Thanks to retirement researcher Wade Pfau, who used historical data to identify the so-called “safe savings rate,” we have an answer.

He investigated both the “maximum sustainable withdrawal rate” (MWR) and the “minimum necessary savings rates” (MSR) over all possible rolling 30 year periods between 1871-2010. And then he integrated these analyses.

Underlying assumptions

His baseline case considered an individual that earns a constant real income over the final 30 years of their career, during which time they are also saving for retirement. All saving are deposited into a standard 60/40 portfolio comprised of large cap domestic stocks and short-term bonds, rebalanced annually.

Retirement then begins at the beginning of year 31 and lasts for 30 years, during which time this individual wishes to replace an inflation-adjusted 50% of their final salary via portfolio withdrawals. Seems low? Don’t forget about Social Security or the fact that you no longer have to save for retirement once retired.

Running the numbers

For starters, he sought to identify the lowest MWR over all possible 30 year retirement periods. This turned out to be 4.08% for the 30 retirement period experienced by a 1966 retiree, pretty much in line with earlier estimates.

As for the MSR, he shot for 12.5x the final year salary, corresponding to 50% of that income at the aforementioned 4% withdrawal rate (i.e., 50 / 4 = 12.5). The lowest MSR belonged to retirees in the class of 2000, who needed to save 10.89% of their income to build a portfolio 12.5x their final salary.

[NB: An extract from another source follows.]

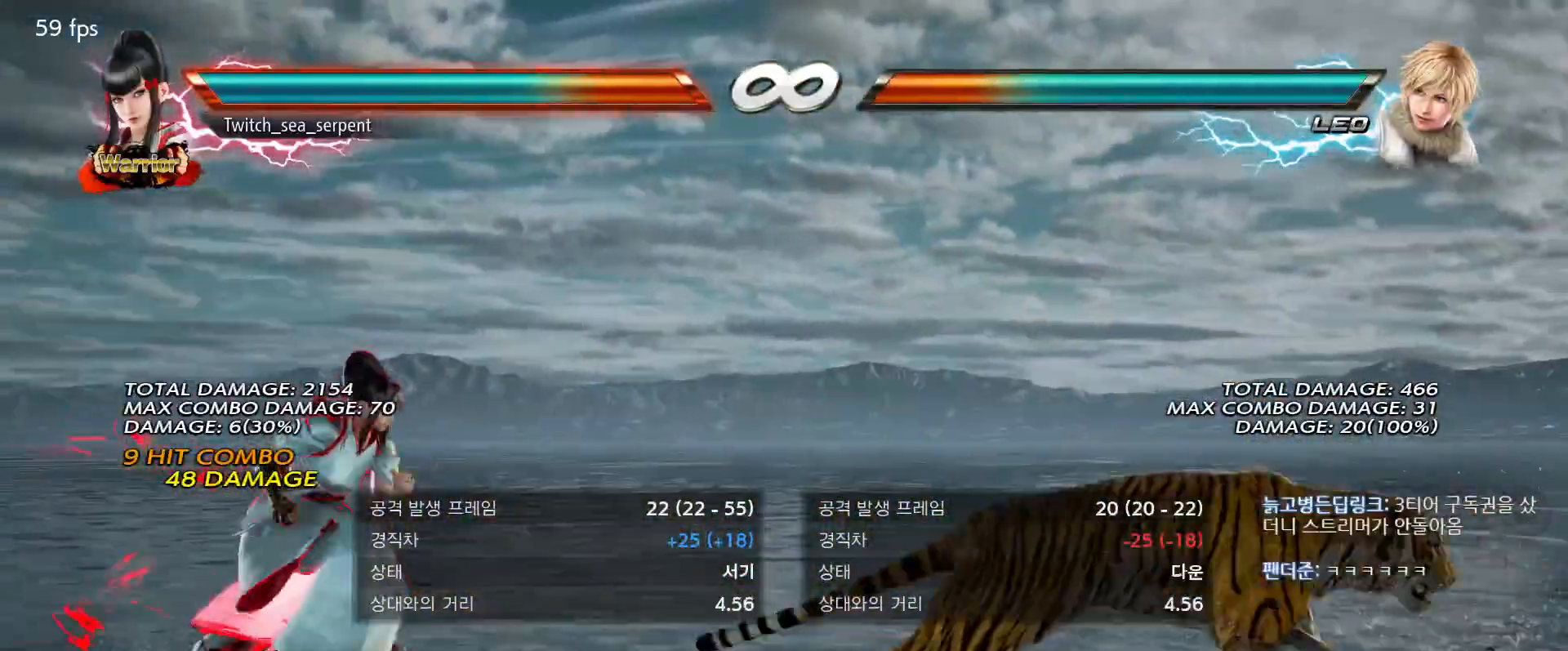
{"buttons": [], "events": []}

But these values can’t really be viewed in isolation, can they? As it turns out, high returns make it easier to build your nest egg, but periods with high returns are typically followed by decreased MWRs (due to lower returns going forward).

You thus have to account for that fact that any particular working period is coupled with a specific retirement period. When viewed in this context, Pfau found that an individual that consistently saved 16.62% of their income would have successfully financed their retirement over all possible time periods.

So there you have it. The magic number is 16.62%, which included possible employer matches. Of course, this is just one of many possible answers…

Tweaking the assumptions

If you change the underlying assumptions, the necessary savings rate changes. A longer accumulation phase decreases the savings rate. A longer retirement phase increases it. If you want to replace more of your income, the savings rate likewise goes up. And if you target a more aggressive allocation, it goes down.

Here’s a summary (click to enlarge):

One thing that really stands out from the above is the huge impact that the length of your accumulation period has on the results. Under the standard assumptions above, saving for an extra ten years decreases the necessary savings rate to 8.77%/year, whereas saving for 10 fewer years increases it to 35.91%/year.

In other words, if you’re not already saving for the future, get started today.

There are, of course, some important caveats. For example, to be consistent with existing research, Pfau excluded investment expenses when running the numbers. Such expenses reduce returns, and thus increase the necessary savings rate.

He also assumed constant (real) income over time, whereas most people earn less early on. This reduces the potential for compounding and increases the rate at which they’d have to save. And he assumed a constant (albeit intermediate) allocation, whereas most people reduce risk (and thus their expected returns) over time.

Regardless, there are some important lessons here.

Source: Journal of Financial Planning via Lifehacker

1 Kurt @ Money Counselor August 16, 2013 at 10:48 am

Interesting analysis… 16.62%, especially since it includes an employer match, doesn’t seem too burdensome. This at least gives people a number to budget for, which is helpful. I’ll have to read Mr. Pfau’s analysis, and would be fun to play around with the assumptions and watch how the results change.